In his Foreword to this magnificent collection of photographs, David Attenborough speaks of the impossibility of picking the best from over the quarter of a million images submitted to the prestigious international Wildlife Photographer of the Year Competition over twenty years. He says that 'Great nature pictures ... remind us that the world that lies outside us but of which we are assuredly a part is the most profound source of beauty, wonder and joy.' Readers will feel all those emotions while examining the unforgettable photos in this superb collection.

There's a brief summary of the competition that has become 'a showcase and a forum for wildlife photographers all over the world.' Well-known figures introduce the seven sections of this lovely volume with essays on Illuminations, Moments, Formations, Reflections, Connections, Compositions, and Portraits.
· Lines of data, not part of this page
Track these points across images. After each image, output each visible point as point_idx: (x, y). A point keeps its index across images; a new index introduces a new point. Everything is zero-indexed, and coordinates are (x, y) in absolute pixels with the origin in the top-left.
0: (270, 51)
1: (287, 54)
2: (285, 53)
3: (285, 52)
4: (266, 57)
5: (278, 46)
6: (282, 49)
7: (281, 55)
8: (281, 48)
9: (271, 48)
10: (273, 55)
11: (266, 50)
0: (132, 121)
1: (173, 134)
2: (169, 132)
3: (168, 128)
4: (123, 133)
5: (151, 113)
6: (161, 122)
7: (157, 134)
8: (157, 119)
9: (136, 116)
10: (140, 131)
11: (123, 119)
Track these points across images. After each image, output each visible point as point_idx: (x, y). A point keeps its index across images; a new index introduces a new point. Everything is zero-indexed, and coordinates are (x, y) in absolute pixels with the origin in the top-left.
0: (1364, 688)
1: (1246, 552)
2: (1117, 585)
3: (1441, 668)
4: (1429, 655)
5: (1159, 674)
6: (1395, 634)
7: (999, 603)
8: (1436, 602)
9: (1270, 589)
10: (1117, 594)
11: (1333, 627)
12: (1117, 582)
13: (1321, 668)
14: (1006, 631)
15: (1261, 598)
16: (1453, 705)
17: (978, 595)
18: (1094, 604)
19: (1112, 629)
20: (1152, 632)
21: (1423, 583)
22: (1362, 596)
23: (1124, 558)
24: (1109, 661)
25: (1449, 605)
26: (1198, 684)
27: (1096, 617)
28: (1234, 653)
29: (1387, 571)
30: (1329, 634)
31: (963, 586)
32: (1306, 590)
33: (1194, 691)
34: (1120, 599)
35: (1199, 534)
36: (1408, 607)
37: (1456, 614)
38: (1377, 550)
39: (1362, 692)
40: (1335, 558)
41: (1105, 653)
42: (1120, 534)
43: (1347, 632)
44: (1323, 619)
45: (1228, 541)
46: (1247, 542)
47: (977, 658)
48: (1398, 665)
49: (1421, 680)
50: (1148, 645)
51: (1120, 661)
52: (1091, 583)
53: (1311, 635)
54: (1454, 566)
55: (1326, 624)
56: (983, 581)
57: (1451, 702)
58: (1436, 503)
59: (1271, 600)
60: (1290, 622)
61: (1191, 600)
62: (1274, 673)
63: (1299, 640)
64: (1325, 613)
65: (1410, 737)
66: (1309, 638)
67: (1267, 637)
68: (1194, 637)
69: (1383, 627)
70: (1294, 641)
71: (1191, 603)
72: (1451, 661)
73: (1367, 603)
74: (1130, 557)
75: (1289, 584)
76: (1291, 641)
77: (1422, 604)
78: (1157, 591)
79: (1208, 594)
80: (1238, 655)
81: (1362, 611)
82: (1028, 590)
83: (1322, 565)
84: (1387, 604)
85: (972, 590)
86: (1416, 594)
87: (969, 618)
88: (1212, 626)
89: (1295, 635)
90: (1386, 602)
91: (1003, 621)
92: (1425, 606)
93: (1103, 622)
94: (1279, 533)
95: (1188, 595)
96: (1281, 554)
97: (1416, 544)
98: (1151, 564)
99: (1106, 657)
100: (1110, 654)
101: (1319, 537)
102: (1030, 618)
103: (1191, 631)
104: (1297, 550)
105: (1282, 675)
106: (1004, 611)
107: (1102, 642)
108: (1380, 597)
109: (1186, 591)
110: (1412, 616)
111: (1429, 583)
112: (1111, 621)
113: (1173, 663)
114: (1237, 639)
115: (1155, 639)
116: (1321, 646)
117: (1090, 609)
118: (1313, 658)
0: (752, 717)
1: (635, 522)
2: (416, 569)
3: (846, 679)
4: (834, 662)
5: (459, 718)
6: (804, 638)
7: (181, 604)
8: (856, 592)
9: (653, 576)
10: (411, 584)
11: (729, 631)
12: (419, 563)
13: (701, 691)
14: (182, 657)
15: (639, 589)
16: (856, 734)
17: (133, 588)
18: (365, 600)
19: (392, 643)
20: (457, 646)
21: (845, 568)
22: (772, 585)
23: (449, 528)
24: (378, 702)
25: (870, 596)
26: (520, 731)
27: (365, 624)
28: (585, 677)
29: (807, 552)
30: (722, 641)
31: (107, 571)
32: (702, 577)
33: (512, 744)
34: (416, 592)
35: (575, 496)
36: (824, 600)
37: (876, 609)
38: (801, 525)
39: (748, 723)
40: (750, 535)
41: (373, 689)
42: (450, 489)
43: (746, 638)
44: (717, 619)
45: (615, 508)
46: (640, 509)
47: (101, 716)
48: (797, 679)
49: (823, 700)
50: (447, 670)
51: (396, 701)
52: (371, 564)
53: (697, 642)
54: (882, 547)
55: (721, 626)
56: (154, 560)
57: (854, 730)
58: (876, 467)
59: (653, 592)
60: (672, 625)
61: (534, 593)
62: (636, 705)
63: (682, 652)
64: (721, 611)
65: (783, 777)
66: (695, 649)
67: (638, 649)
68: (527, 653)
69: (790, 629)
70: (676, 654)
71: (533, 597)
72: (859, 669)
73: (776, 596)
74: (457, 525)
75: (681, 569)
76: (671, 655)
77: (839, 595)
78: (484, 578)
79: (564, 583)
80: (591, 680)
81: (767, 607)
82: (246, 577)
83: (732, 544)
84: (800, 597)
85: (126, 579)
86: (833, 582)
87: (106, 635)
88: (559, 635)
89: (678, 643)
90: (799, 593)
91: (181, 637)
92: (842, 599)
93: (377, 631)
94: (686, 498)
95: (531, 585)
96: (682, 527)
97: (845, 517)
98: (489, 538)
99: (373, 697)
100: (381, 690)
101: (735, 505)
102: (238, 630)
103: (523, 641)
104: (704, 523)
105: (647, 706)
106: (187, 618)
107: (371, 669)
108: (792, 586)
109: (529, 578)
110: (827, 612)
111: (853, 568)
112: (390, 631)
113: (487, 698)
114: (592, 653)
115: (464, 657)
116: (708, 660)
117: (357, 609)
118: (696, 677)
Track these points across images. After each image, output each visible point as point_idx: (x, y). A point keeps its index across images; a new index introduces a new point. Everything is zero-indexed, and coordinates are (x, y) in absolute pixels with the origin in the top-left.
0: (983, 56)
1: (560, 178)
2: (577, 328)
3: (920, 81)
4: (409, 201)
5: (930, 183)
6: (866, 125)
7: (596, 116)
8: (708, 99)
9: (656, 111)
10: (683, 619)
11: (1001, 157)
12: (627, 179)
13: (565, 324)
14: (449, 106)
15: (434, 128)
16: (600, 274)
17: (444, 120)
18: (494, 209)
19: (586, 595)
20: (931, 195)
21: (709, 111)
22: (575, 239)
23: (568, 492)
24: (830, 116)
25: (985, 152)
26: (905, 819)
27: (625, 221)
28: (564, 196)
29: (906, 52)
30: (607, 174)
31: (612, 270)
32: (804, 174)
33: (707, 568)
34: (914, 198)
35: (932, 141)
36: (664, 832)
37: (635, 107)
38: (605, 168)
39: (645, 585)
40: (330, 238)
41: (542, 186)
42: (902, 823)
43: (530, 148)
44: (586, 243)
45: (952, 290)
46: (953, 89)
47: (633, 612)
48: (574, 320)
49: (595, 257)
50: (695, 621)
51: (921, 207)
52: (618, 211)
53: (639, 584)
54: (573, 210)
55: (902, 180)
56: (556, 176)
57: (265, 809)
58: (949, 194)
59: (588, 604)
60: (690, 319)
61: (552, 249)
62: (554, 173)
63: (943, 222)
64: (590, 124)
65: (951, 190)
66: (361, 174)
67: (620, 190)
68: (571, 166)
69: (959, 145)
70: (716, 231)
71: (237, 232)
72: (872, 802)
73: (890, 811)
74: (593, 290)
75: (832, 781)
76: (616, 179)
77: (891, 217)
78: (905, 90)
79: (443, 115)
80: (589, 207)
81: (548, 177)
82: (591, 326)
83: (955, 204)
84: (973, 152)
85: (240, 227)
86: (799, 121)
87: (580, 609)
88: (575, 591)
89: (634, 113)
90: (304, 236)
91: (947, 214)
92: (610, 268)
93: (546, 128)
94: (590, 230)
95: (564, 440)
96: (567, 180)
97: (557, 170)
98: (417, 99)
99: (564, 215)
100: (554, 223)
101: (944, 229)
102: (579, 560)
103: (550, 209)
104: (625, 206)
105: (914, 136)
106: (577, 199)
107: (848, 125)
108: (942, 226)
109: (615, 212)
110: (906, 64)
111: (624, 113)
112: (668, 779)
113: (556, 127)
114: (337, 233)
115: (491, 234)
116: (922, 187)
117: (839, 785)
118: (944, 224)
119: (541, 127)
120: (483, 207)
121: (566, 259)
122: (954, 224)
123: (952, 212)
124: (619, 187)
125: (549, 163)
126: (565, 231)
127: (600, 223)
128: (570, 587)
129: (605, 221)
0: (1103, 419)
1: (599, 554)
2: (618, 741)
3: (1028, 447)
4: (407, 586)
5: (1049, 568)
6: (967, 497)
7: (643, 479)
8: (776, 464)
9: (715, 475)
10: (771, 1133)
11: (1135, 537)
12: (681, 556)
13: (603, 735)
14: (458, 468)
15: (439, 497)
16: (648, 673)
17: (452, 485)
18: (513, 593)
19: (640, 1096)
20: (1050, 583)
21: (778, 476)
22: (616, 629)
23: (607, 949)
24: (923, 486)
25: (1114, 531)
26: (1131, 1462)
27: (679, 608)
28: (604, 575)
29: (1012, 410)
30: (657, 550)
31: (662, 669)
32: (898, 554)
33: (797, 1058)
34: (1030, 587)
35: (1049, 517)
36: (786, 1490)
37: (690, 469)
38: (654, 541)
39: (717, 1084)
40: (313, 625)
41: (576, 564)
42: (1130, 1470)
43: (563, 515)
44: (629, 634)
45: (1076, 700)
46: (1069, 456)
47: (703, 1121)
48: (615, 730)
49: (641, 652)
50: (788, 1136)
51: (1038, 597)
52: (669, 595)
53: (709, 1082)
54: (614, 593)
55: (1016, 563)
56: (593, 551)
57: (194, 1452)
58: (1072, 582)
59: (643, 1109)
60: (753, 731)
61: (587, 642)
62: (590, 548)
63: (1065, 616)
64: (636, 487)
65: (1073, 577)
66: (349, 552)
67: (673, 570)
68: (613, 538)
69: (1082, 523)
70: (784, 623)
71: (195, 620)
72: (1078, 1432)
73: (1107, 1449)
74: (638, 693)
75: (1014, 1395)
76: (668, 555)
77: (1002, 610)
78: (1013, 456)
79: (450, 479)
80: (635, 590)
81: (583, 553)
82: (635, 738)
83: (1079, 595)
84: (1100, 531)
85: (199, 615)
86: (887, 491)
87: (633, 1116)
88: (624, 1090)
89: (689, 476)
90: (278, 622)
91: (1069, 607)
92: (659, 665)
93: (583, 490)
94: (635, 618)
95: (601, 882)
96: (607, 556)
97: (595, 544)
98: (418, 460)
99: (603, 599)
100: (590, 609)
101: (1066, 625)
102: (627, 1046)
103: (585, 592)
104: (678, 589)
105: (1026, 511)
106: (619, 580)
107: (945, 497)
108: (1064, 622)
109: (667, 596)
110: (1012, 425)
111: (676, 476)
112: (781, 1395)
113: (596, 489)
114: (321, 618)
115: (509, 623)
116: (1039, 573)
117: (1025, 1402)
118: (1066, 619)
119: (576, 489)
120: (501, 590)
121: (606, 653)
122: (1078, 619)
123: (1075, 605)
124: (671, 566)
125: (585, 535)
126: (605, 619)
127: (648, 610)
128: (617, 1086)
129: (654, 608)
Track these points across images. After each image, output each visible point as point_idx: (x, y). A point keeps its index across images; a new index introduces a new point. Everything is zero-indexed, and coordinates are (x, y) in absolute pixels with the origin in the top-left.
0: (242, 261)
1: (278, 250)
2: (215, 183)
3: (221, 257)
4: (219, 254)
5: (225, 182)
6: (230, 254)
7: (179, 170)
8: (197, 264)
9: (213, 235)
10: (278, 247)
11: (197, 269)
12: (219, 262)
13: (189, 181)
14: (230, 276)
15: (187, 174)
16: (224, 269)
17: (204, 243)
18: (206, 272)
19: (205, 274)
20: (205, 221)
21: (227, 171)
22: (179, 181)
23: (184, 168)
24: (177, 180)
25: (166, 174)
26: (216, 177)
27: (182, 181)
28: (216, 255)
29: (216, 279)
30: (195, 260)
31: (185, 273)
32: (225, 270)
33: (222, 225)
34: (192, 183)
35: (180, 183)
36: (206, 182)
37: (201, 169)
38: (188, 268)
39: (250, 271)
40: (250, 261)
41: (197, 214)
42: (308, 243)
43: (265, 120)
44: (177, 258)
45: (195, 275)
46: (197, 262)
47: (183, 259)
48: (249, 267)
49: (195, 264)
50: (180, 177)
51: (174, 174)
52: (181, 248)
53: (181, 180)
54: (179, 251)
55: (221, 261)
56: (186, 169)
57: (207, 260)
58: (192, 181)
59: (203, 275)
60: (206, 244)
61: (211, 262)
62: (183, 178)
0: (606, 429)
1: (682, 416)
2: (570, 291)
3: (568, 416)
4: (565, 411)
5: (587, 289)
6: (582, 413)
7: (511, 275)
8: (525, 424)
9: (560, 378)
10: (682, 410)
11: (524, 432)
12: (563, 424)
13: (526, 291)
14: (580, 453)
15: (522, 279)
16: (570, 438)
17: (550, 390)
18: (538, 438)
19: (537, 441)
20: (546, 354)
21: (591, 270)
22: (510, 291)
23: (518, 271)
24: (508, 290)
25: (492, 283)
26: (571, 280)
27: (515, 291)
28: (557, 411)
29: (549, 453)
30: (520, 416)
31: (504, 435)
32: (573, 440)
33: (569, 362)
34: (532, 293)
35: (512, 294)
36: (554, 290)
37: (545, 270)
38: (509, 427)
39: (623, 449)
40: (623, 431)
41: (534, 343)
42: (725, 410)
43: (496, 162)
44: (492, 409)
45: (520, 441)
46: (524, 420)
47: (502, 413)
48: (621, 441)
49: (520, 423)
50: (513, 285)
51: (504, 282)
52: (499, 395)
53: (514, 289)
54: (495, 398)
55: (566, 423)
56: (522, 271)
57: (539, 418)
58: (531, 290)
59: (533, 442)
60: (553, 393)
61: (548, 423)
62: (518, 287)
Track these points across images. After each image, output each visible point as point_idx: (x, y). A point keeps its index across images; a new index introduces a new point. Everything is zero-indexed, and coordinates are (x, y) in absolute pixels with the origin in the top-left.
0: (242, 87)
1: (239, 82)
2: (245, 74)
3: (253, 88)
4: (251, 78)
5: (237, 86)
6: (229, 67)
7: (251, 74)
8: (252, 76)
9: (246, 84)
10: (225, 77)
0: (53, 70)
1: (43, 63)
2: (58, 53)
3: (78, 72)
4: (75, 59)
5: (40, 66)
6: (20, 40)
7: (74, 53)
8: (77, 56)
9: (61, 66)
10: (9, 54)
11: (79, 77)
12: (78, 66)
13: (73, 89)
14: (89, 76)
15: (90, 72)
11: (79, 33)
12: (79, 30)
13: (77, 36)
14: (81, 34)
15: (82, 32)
For example, in Illuminations, Yann Arthus-Bertrand tells how experiences with 'the lions of the Masai Mara' taught him to take pictures and about light. The cover image shows snow geese in mist irradiated by the early morning sun of New Mexico. At the back of the book is a summary of each of the images, introducing the photographer and giving technical details of how the picture was taken.

There are creatures, young and old, caught in unusual, playful, and even mystical moments - a lion encounters pocupines, albatrosses court, a male lion sees a cub for the first time, and a leopard lounges draped over a rock, the moon rising behind him. Many portraits - such as one of wolves on a frozen Minnesota lake or another of a moose at sunset in Yellowstone - show animals dwarfed by the immensity of nature. Some juxtapositions provoke thought, like the picture of a delightful bottlenose dolphin surfing a huge oil-tanker's bow-wave. Close-ups of coral, a seahorse, or a jellyfish give insights into the alien world under the ocean.

Many of these pictures are so perfect as to appear surreal. They make clear, even to the uninitiated, what enormous effort went into taking them, and the importance of timing, as well as light, in photography. In his essay on Connections, Raoul Slater says, 'I wish that we could all stop for a moment. Take a deep breath. Clear our minds of all the millions of artificial images we have seen. Return to what is real and important.' This glorious book, Light on the Earth, helps us do just that, by reminding us of the peace and beauty to be discovered in the world all around us.